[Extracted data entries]
=====

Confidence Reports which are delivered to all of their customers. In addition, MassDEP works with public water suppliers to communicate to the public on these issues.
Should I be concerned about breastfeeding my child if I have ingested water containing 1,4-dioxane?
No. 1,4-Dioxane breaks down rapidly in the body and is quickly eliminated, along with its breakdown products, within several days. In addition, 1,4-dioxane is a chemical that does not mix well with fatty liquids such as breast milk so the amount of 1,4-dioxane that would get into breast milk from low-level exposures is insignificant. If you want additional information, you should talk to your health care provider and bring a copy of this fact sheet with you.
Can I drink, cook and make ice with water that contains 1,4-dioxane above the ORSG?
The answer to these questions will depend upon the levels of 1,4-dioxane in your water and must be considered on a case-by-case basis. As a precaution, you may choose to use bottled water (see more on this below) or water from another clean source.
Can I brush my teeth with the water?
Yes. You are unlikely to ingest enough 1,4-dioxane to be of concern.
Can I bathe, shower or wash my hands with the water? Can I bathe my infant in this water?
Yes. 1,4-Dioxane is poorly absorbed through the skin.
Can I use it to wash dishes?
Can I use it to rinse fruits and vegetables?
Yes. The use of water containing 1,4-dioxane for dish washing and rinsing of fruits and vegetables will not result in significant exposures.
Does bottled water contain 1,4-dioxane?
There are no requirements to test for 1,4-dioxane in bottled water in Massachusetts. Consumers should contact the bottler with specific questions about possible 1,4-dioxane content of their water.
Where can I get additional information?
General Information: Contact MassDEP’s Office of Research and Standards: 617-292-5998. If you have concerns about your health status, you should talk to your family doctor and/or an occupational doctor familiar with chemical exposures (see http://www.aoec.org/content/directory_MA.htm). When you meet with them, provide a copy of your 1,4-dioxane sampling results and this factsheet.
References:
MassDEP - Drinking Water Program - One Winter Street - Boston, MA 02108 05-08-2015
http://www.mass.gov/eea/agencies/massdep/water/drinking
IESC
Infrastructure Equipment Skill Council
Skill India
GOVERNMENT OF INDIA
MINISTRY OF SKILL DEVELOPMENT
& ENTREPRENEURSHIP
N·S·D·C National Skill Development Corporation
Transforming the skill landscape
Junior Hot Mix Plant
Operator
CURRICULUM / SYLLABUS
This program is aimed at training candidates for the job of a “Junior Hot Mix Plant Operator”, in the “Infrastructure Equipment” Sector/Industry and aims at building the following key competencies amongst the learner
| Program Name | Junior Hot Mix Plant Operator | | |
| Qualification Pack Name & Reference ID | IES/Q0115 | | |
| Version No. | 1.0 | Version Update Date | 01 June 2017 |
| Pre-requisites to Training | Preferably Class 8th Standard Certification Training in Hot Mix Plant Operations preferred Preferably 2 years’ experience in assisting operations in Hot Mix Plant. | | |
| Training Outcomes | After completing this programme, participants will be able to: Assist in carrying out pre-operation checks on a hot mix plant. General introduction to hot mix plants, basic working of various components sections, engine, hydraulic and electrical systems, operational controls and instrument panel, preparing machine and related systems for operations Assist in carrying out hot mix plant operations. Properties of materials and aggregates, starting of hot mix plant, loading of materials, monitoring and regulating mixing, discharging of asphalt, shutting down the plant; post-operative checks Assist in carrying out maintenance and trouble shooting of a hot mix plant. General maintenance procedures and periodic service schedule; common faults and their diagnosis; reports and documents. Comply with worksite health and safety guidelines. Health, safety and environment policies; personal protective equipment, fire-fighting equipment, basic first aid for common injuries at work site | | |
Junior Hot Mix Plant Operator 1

=====

Copy out each line of the entries where the word "Infrastructure" is found.

Infrastructure Equipment Skill Council
This program is aimed at training candidates for the job of a “Junior Hot Mix Plant Operator”, in the “Infrastructure Equipment” Sector/Industry and aims at building the following key competencies amongst the learner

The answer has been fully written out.